Nach einem wenig überzeugenden Ausflug ins zaristische Russland mit »Der verlorene Sohn« kehrt sie nun mit »Juli, August, September« wieder zurück zur Gegenwartsanalyse, die sie beherrscht wie wenige andere. Der Titel ist ein wenig verborgenes Menetekel, denn nach dem September kommt der Oktober und der ist seit dem vergangenen Jahr unbestreitbar mit dem Terrorüberfall der Hamas auf Israel verbunden. »Ein Unglück wird bald geschehen«, raunt eine Kellnerin Grjasnowas Hauptfigur im abschließenden Kapitel dann auch vielsagend ins Ohr. »Das hier wird es nicht mehr geben. Dich und mich wird es nicht mehr geben.«
Im Mittelpunkt das Romans steht die Mittdreißigerin Lou, die mit ihrem zweiten Ehemann, dem Pianisten Sergej, und der gemeinsamen Tochter Rosa in Berlin lebt. Zu dritt könnten sie die perfekte jüdische Kleinfamilie sein, wären da nicht die Totgeburt von Rosas Schwester vor zwei Jahren sowie die Ängste und Zweifel, die Lou seitdem im Griff haben. Seit sie ihren Job in einer renommierten Galerie gekündigt hat, versucht sie, ein Buch zu schreiben; bislang vergeblich.
Auf Sergejs Schultern lastet die finanzielle Verantwortung für die Familie, aber auch an ihm nagen die Selbstzweifel. Die Konzertsäle, für die er gebucht wird, werden immer kleiner, und je mehr neue Genies auftauchen, desto weniger scheint er gefragt zu sein. Doch kommt Zeit, kommt Rat, so macht sich Sergeij erst einmal mit seiner Agentin auf die nächste Konzert- und Promotour auf den Weg nach Wien.
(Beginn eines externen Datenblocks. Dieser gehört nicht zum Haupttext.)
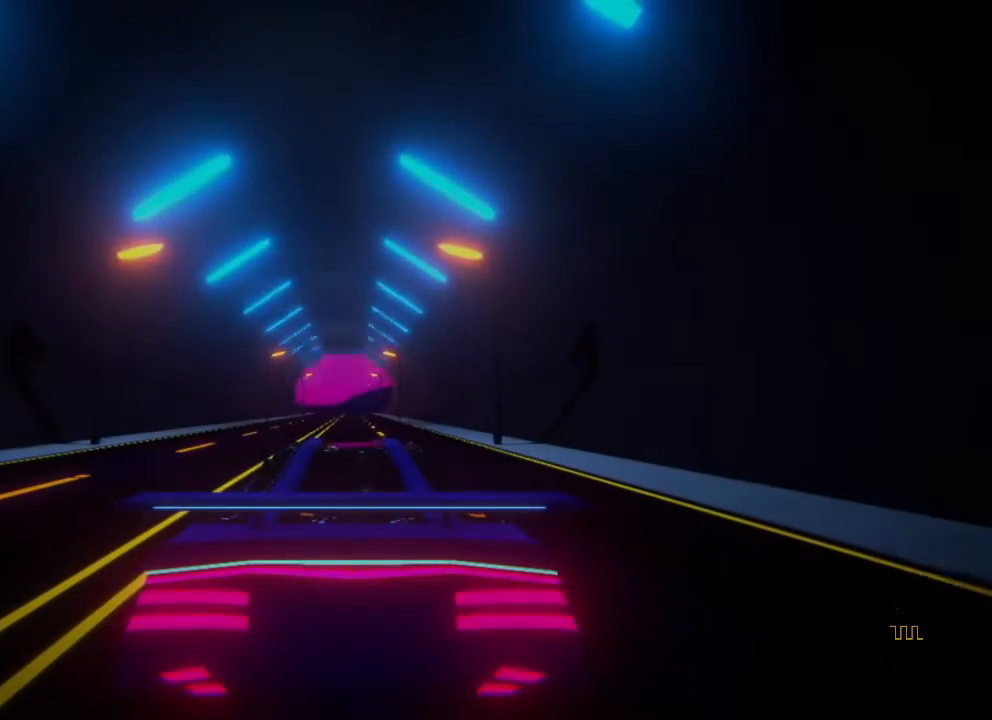
{"buttons": [], "left_stick": "center", "events": []}
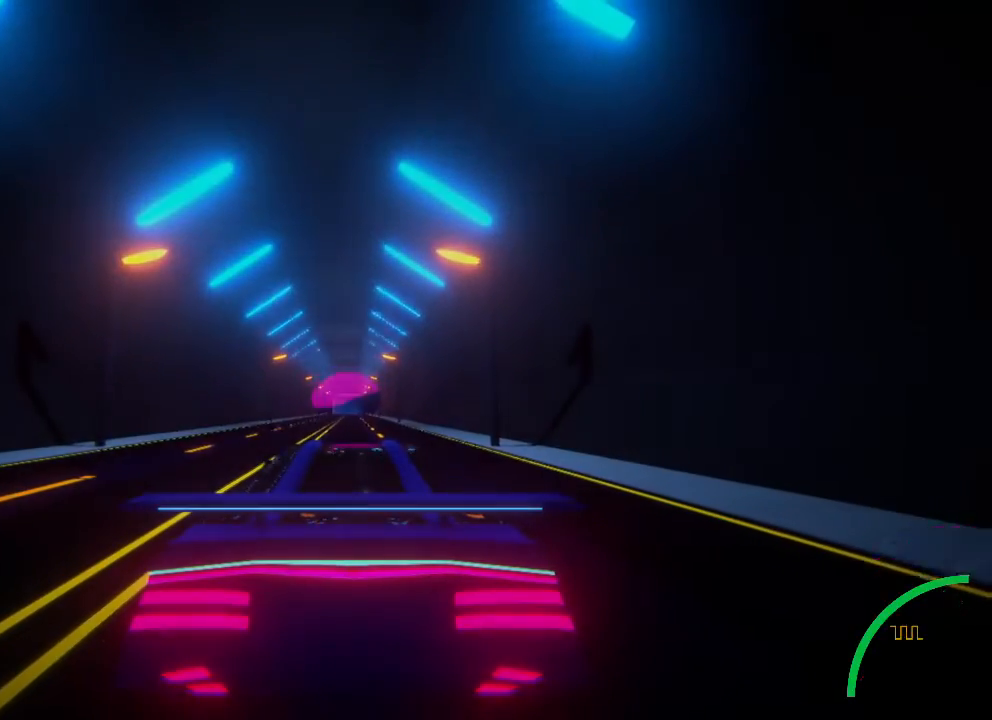
{"buttons": ["R2"], "left_stick": "center", "events": [[367, "R2", "down"]]}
Derweil trudelt bei Lou die Einladung zum 90. Geburtstag ihrer Tante ein. Gemeinsam mit Mutter und Tochter reist Lou nach Gran Canaria, um eine Woche mit dem israelischen Teil des sowjetisch-jüdischen Familienclans zu verbringen. Viel mehr als Neid, Missgunst und Häme verbindet diese Großfamilie nicht, vor allem zwischen Lous Mutter und ihrer Schwester tun sich Abgründe auf. Je länger die Erzählerin über ihre Familie nachdenkt, in der die gegenseitigen Mutmaßungen über das Leben der anderen das Miteinander bestimmen, desto mehr verliert sie sich in den eigenen Zweifeln zum Zustand ihrer Ehe.
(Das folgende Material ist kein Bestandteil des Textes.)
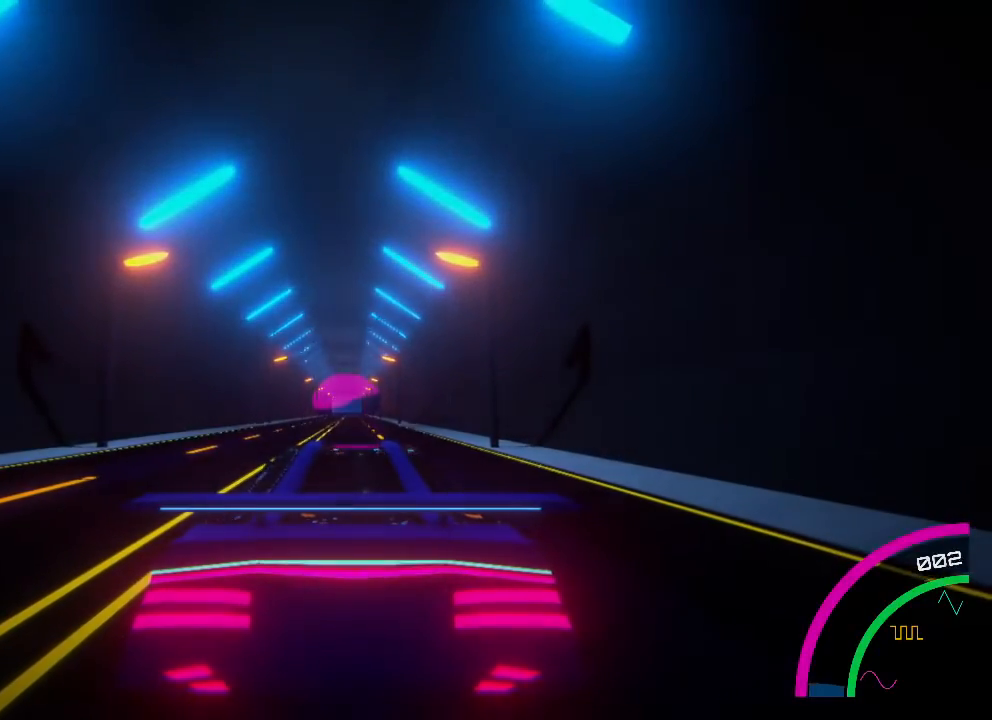
{"buttons": ["R2"], "left_stick": "center", "events": []}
Ihr Weg führt schließlich nach Tel Aviv, wo Israelis – vor dem 7. Oktober 2023 – gegen ihre national-religiöse Regierung protestieren. Hier wird Lou das ganze Dilemma ihrer in Scherben liegenden Identität bewusst. »Wir geben uns so viel Mühe für eine Religion, obwohl wir nicht an Gott glauben, für eine Vergangenheit, an der kaum etwas gut war, für eine Zukunft, die maximal ungewiss ist, und für eine Identität, die wir selbst nicht mehr verstehen.« Eine Erkenntnis, die nach dem 7. Oktober 2023 noch viel mehr zutrifft als zuvor.
Olga Grjasnowas unterhaltsamer und vor dem Überfall der Hamas abgeschlossener Sommerroman handelt von einer Frau, die an sich zweifelt – als Mutter, als Tochter, als Frau, als Jüdin. Die in Wien lebende Autorin trifft in der Schilderung der inneren Konflikte ihrer Hauptfigur den schmalen Grat zwischen Verbitterung und Leichtigkeit, Zynismus und Humor.
»Juli, August, September« erinnert an eine frühe Komödie von Woody Allen, ist vergnüglich, ernst und nah am Leben, ohne sich selbst zu ernst zu nehmen. Dass der 7. Oktober dieser Unbeschwertheit den Garaus gemacht und diese Erzählung zu einem Echo aus anderen Zeiten gemacht hat, kann man Grjasnowa nicht zum Vorwurf machen.